[Records taken from a collection]

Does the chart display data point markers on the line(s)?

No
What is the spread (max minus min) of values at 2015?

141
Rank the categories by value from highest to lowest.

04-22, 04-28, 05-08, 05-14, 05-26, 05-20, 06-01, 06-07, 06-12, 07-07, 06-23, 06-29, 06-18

### EXERCISE
Edit the listing above by replacing "chart" with "graph", and keep every other word the same.

### REPLY
Does the graph display data point markers on the line(s)?

No
What is the spread (max minus min) of values at 2015?

141
Rank the categories by value from highest to lowest.

04-22, 04-28, 05-08, 05-14, 05-26, 05-20, 06-01, 06-07, 06-12, 07-07, 06-23, 06-29, 06-18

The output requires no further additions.